■ Excerto do texto
◇ ◇ ◇ ◇ ◇
A Polinésia Francesa é composta por 5 arquipélagos: Marquesas, Tuamotus, Society, Gambier e Australes (esperamos visitar todas). Começámos pelas ilhas Marquesas, por ser a rota mais curta vindo do Panamá.  

Nas Marquesas (de nome original Fenua Enata) antigos vulcões submergem das profundezas, a fertilidade da terra está à vista e começa na linha que separa o mar da terra. As águas são escuras, cheias de vida e os ancoradouros fundos e ondulantes. São muito poucos os portos ou baías completamente abrigados do swell que varre as ilhas em permanência. 

Raras foram as vezes que as linhas de pesca estiveram dentro de água e vieram sem peixe. Batemos recordes de peixes grandes, distribuímos por muitos amigos e deliciámo-nos com novas receitas. O Rodrigo até apanhou um peixe maior que ele. 

 

A chegada a Fatu Hiva, Baía das Virgens foi intensa, os enormes blocos que nos dão as boas vindas são imponentes e deixaram-nos embasbacados. O facto de termos estado 29 dias no mar amplifica os sentidos, mas a verdade é que mais nenhuma ilha nos causou este impacto. 

A conhecida simpatia dos marquesianos foi sentida assim que pusemos os pés em terra. A senhora a quem pedimos informações ofereceu a sua casa para pudermos utilizar internet e assim darmos novidades à família e amigos, e ainda viémos de lá com papaias, limas e toranja.  

Todas as vilas estão impecavelmente limpas e arranjadas, as casas são abertas e com ar frágil, mas aparentemente seguras, sempre de porta aberta. Têm quintal com árvores de frutos, as galinhas, porcos e cabras circulam livremente. Algumas até têm vacas e há mais cavalos do que automóveis.  

Apesar da enorme quantidade de galinhas, raramente as comem e não recolhem os ovos porque simplesmente é impossível saber onde estão. Há frangos de aviário congelados em todos os supermercados e uma dúzia de ovos custa 5 euros. Nós ainda vamos apanhar uma galinha “selvagem”… Os miúdos já prepararam e afiaram uns paus que encontraram e transformaram em lanças para as apanhar!
◇ ◇ ◇ ◇ ◇
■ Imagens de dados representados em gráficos
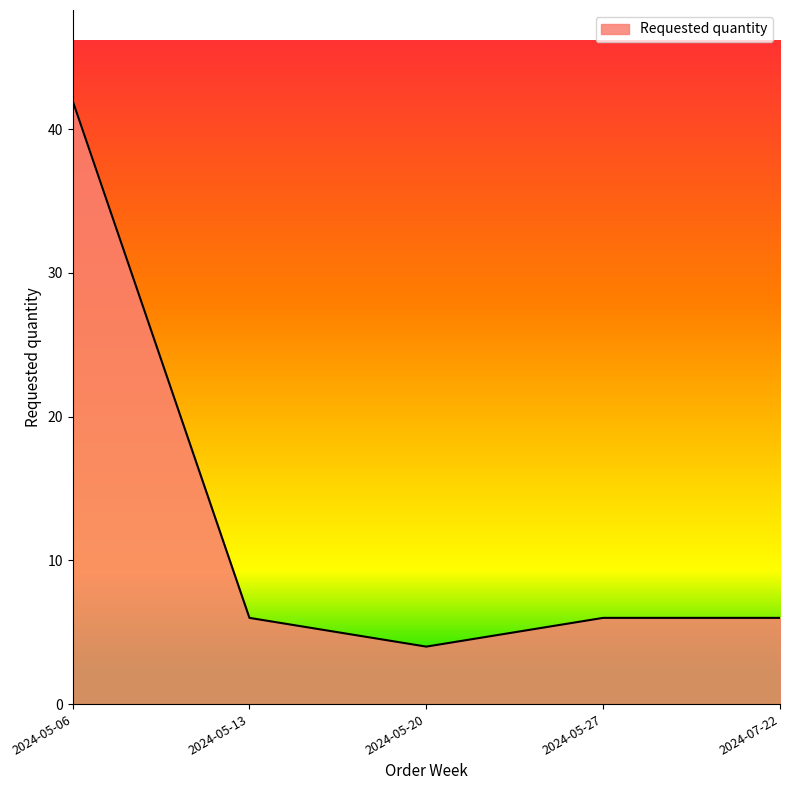

How many lines are shown in the chart?

1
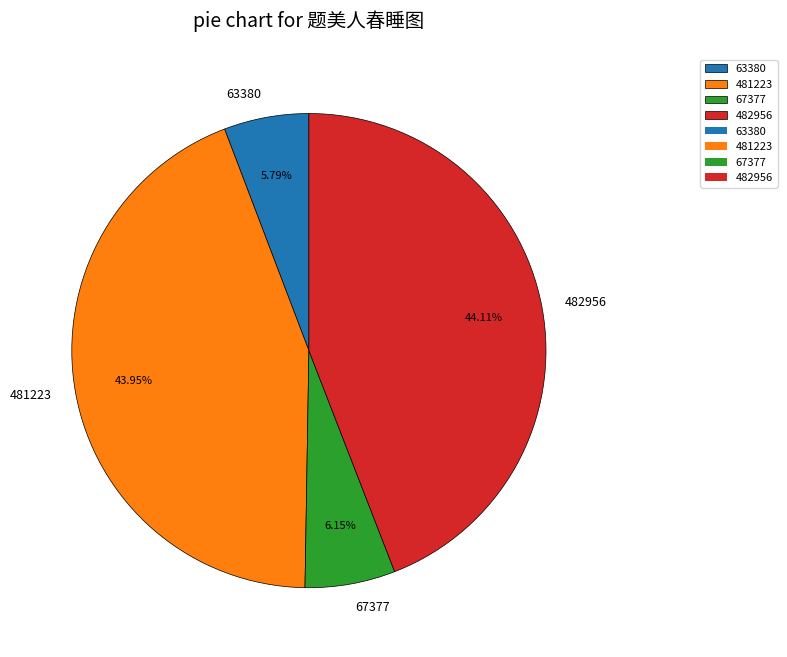

What percentage is the 482956 slice, to the nearest percent?

44%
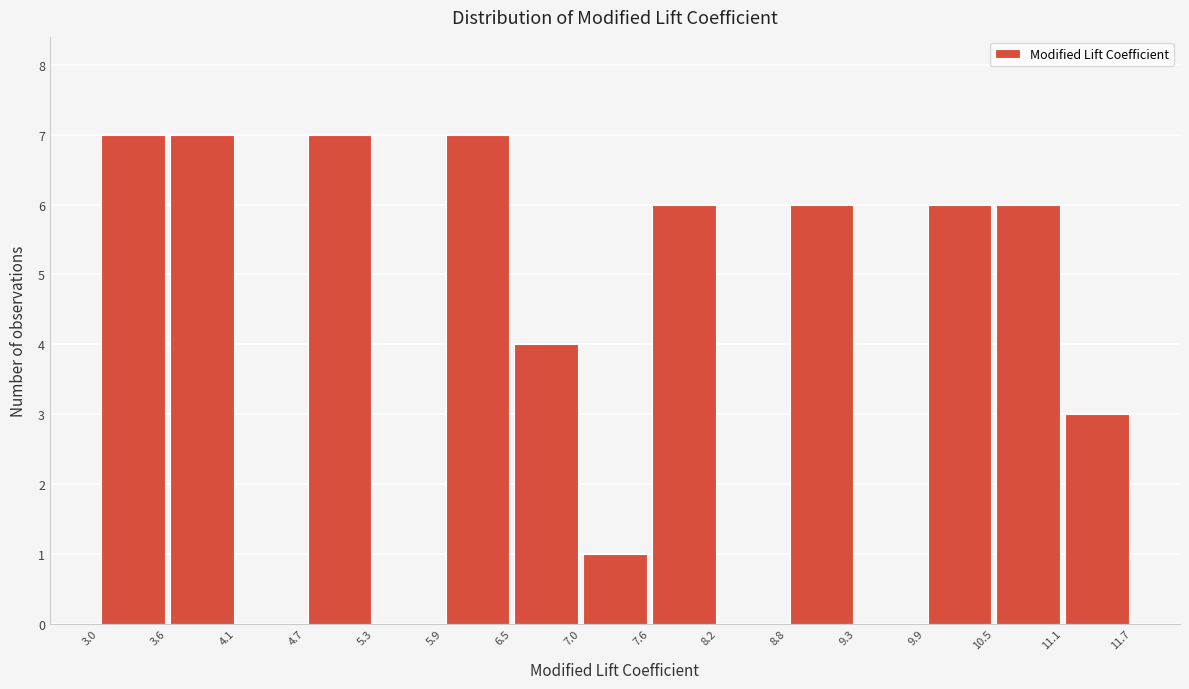

Reading left to right, transcribe this chart: for each bar, give the range it covers on the x-axis and its height. The values are not printed on the chart, so give them approximately, as read against the axis.

3.0 to 3.6: 7
3.6 to 4.1: 7
4.1 to 4.7: 0
4.7 to 5.3: 7
5.3 to 5.9: 0
5.9 to 6.5: 7
6.5 to 7.0: 4
7.0 to 7.6: 1
7.6 to 8.2: 6
8.2 to 8.8: 0
8.8 to 9.3: 6
9.3 to 9.9: 0
9.9 to 10.5: 6
10.5 to 11.1: 6
11.1 to 11.7: 3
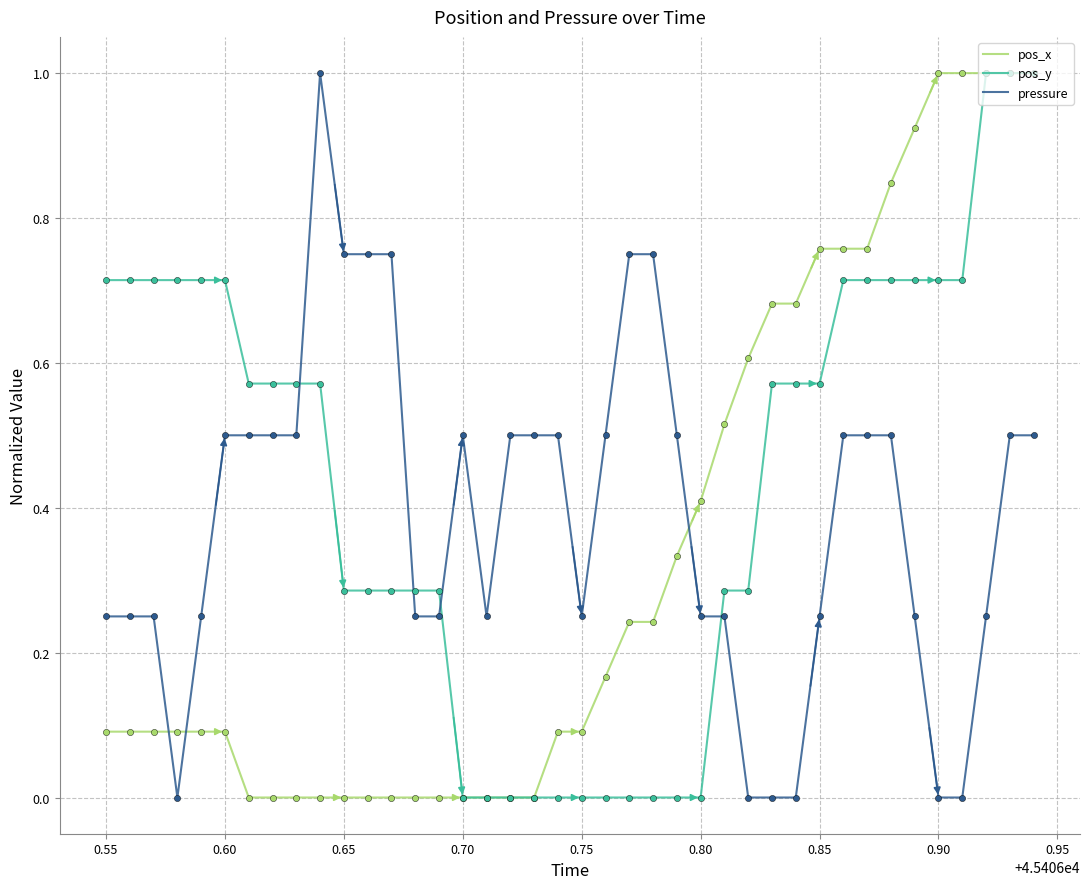

Which series has the largest total across all categories?

pos_y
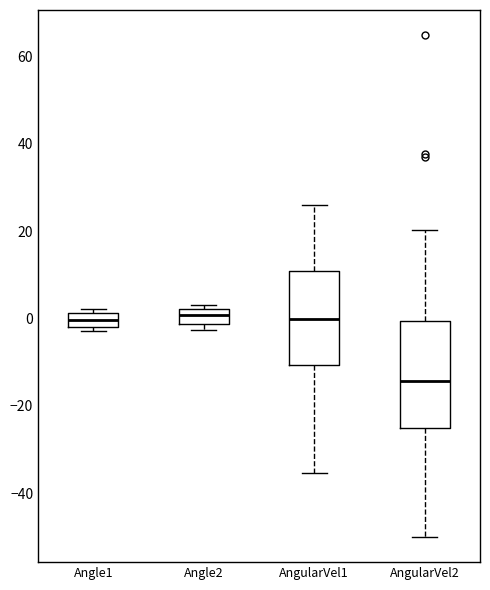

Where does the median line of the box for AngularVel2 sit on the y-axis? The values are not printed on the chart, so give them approximately, as read against the axis.

-14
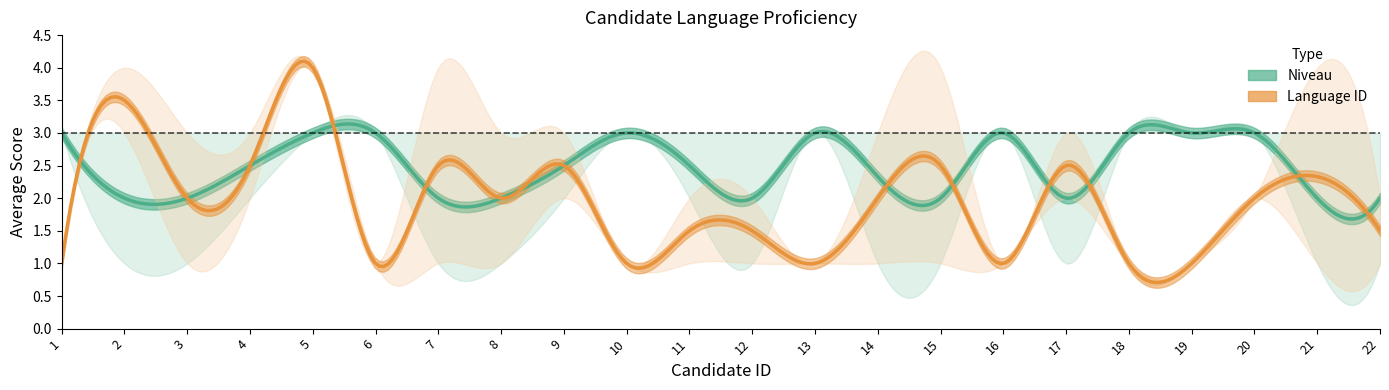

Which category has the lowest value in the upper_nivel series?

1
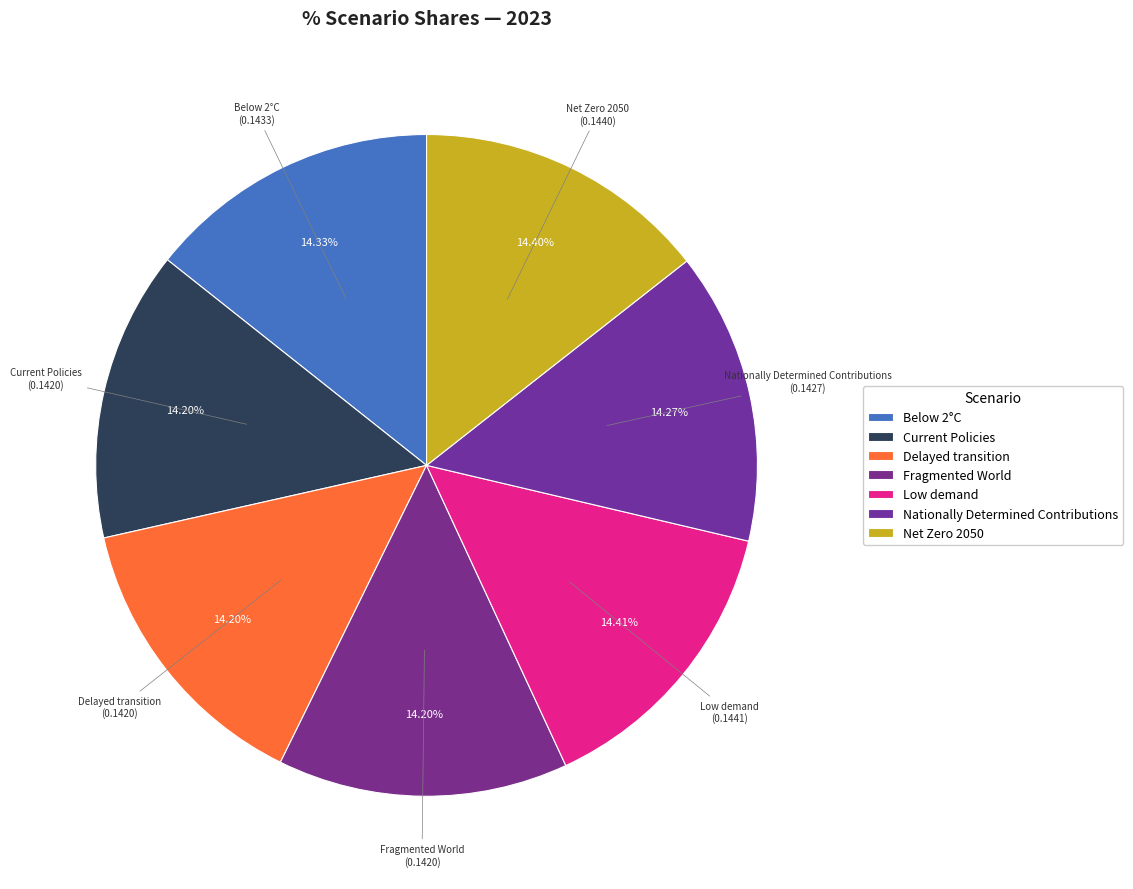

What percentage is the Nationally Determined Contributions slice, to the nearest percent?

14%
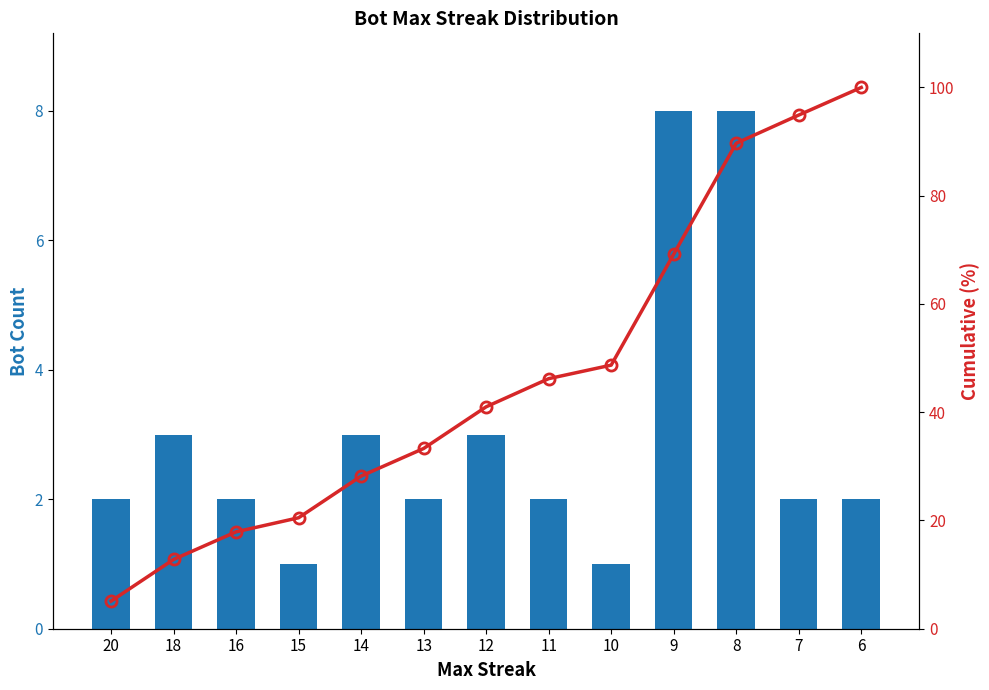

Which series changed the most between 16 and 12?

Cumulative (%)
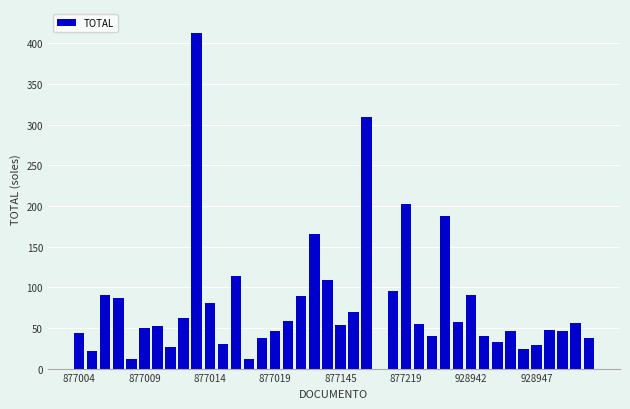

Are the bars horizontal?

No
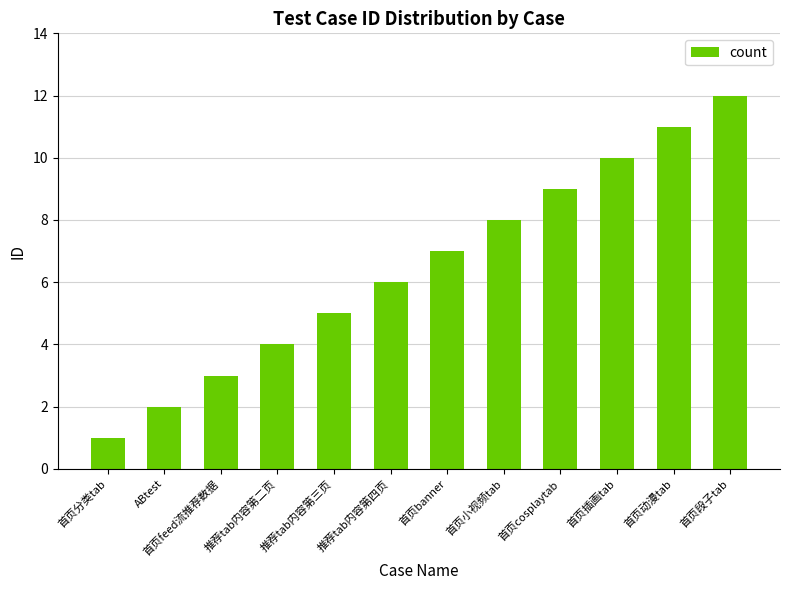

Rank the categories by value from highest to lowest.

首页段子tab, 首页动漫tab, 首页插画tab, 首页cosplaytab, 首页小视频tab, 首页banner, 推荐tab内容第四页, 推荐tab内容第三页, 推荐tab内容第二页, 首页feed流推荐数据, ABtest, 首页分类tab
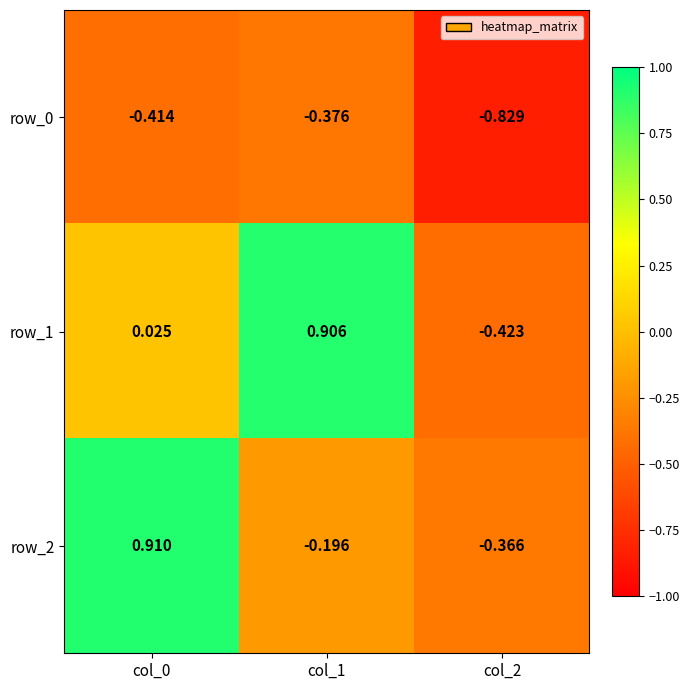

What is the average value of the row_1 series?

0.2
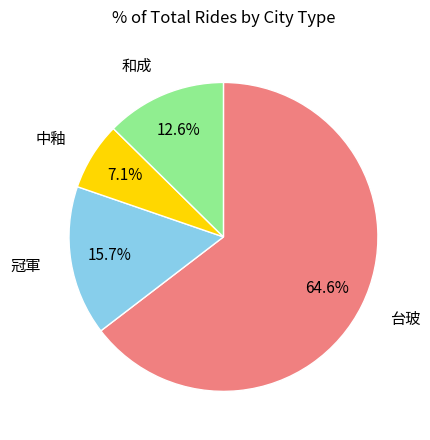

To the nearest percent, what is the difference between the largest and smallest slice percentages?

57%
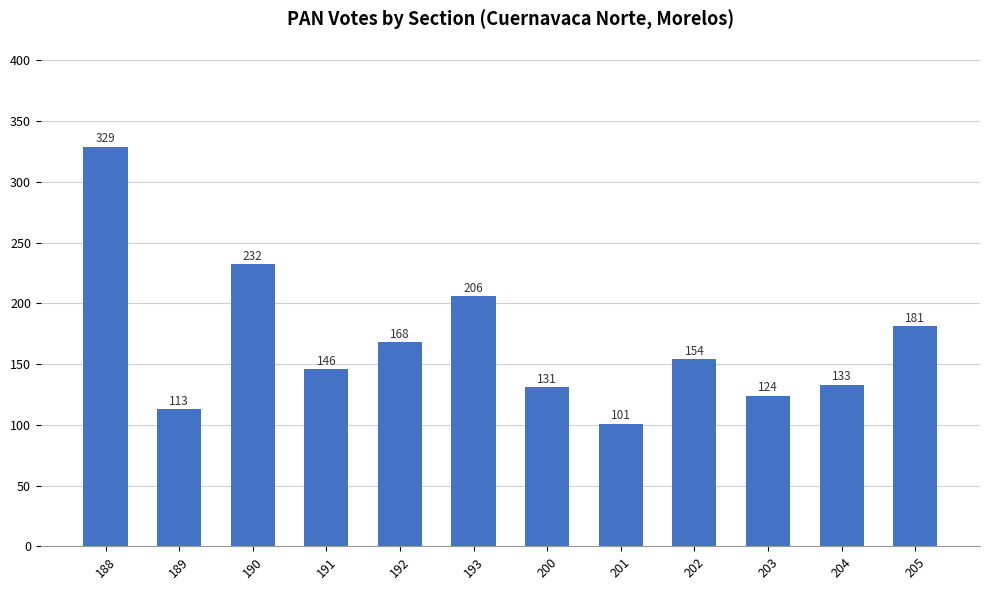

How many series are shown in this chart?

1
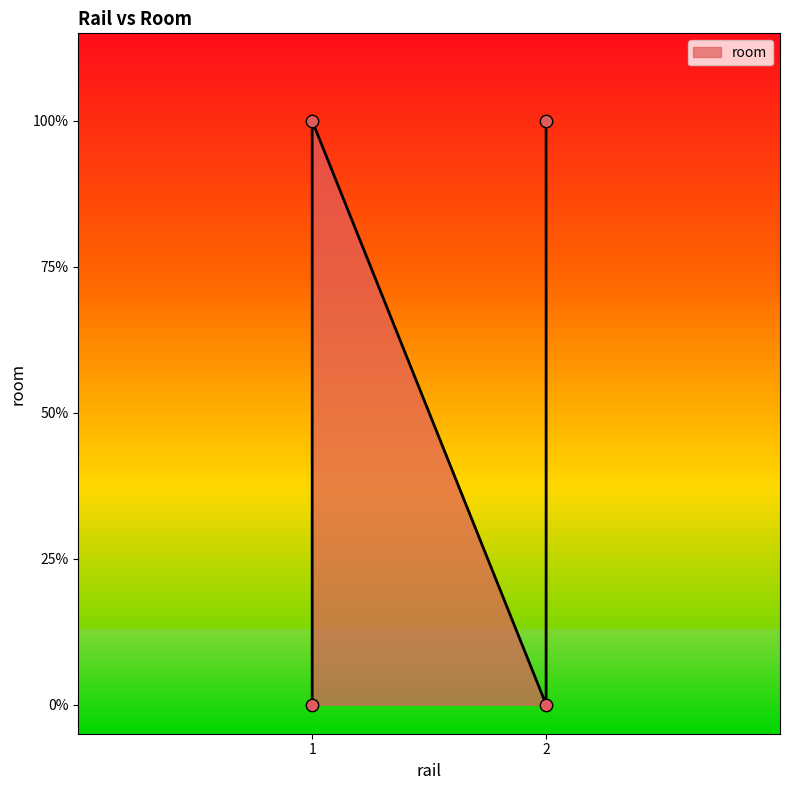

What is the change in value from 2 to 2?

+1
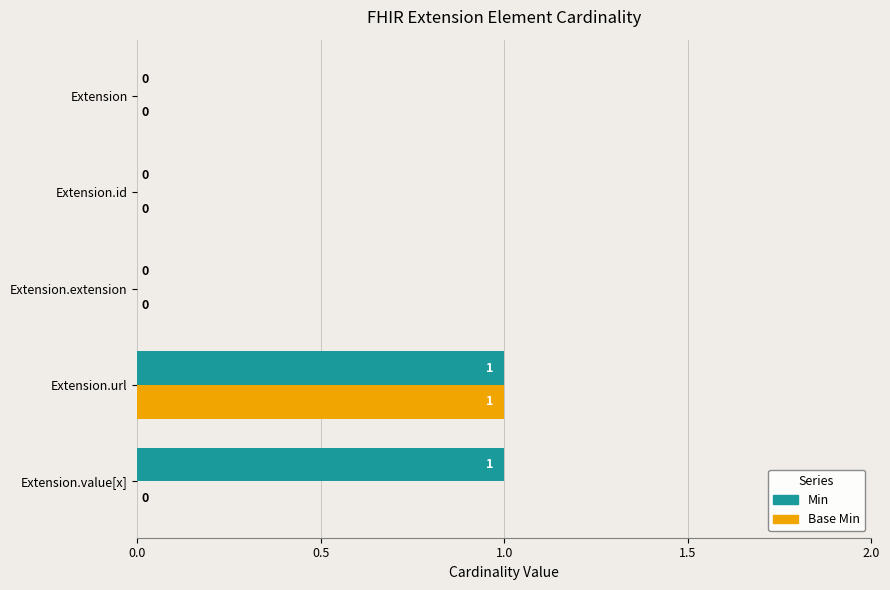

The Min series shows 0 at Extension.value[x]. True or false?

False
◇ ◇ ◇ ◇ ◇
De acordo com o texto sobre as Marquesas, quantos dias se passaram no mar antes da chegada a Fatu Hiva?

■ Resolução escrita
29 dias.